I'm not sure what's rare about power failures. Unlike single sector
errors, my machine actually has a button that produces exactly that
event. Running degraded raid5 arrays for extended periods may be
slightly unusual configuration, but I suspect people should just do
that for testing. (And from the discussion, people seem to think that
degraded raid5 is equivalent to raid0).
Power failures after a full drive failure with a split write during a rebuild?
Look, I don't need full drive failure for this to happen. I can just
remove one disk from array. I don't need power failure, I can just
press the power button. I don't even need to rebuild anything, I can
just write to degraded array.
Given that all events are under my control, statistics make little
sense here.
You are deliberately causing a double failure - pressing the power button
after pulling a drive is exactly that scenario.
Exactly. And now I'm trying to get that documented, so that people
don't do it and still expect their fs to be consistent.
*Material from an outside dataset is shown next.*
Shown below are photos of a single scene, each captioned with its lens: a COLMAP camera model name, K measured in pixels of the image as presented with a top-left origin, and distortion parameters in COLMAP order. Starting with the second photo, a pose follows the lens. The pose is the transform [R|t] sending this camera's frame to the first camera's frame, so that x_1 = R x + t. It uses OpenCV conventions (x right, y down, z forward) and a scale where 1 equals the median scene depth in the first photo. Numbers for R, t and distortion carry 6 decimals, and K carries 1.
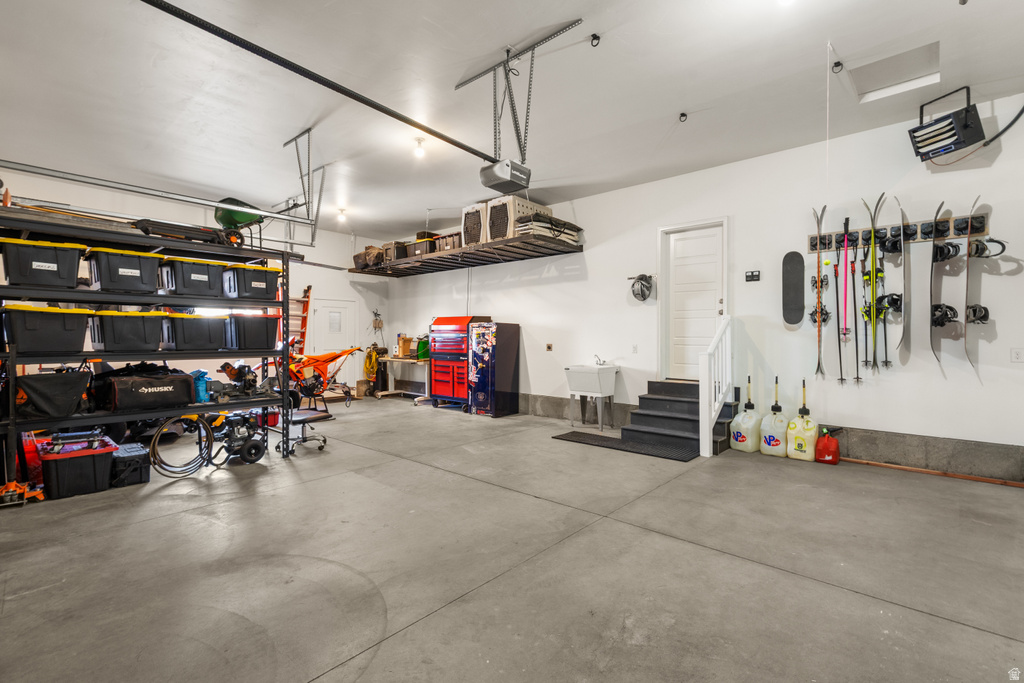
lens RADIAL K [[471.3, 0, 506.9], [0, 471.3, 336.0], [0, 0, 1]] dist [-0.005430, -0.000345]
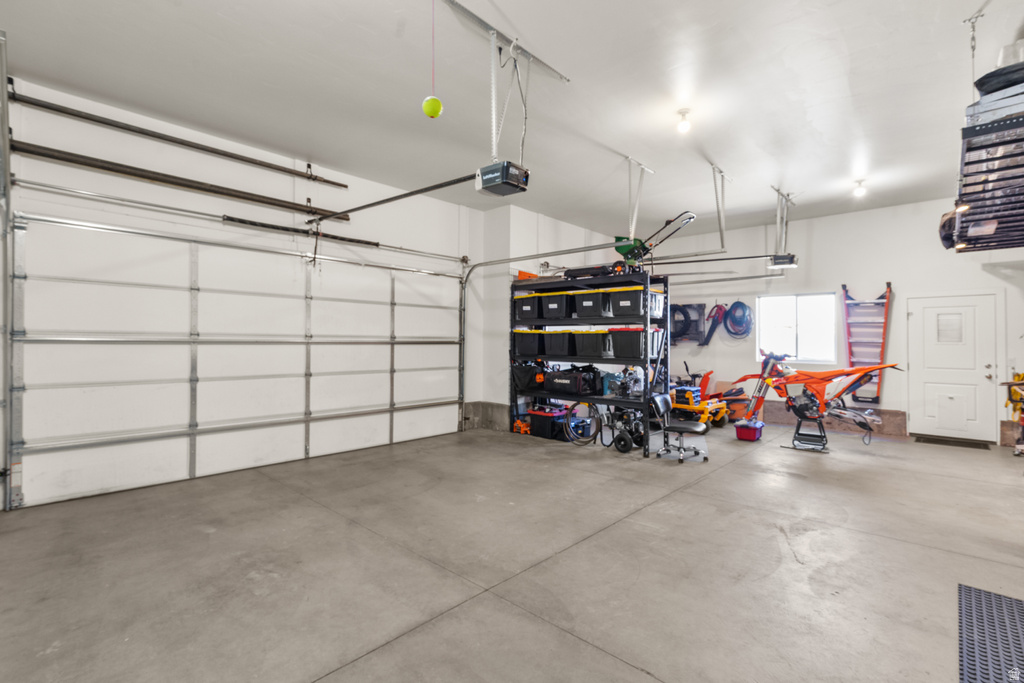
lens RADIAL K [[471.3, 0, 506.3], [0, 471.3, 342.2], [0, 0, 1]] dist [-0.005430, -0.000345]
pose [[-0.017594, 0.000196, -0.999845, 0.807766], [-0.006101, 0.999981, 0.000304, -0.011896], [0.999827, 0.006106, -0.017593, 0.875685]]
Pull your single (non-MD5) disk out while writing (hot unplug from the
S-ATA side, leaving power on) and run some tests to verify your
I actually did that some time ago with pulling SATA disk (I actually
pulled both SATA *and* power -- that was the way hotplug envelope
worked; that's more harsh test than what you suggest, so that should
be ok). Write test was fsync heavy, with logging to separate drive,
checking that all the data where fsync succeeded are indeed
accessible. I uncovered few bugs in ext* that jack fixed, I uncovered
some libata weirdness that is not yet fixed AFAIK, but with all the
patches applied I could not break that single SATA disk.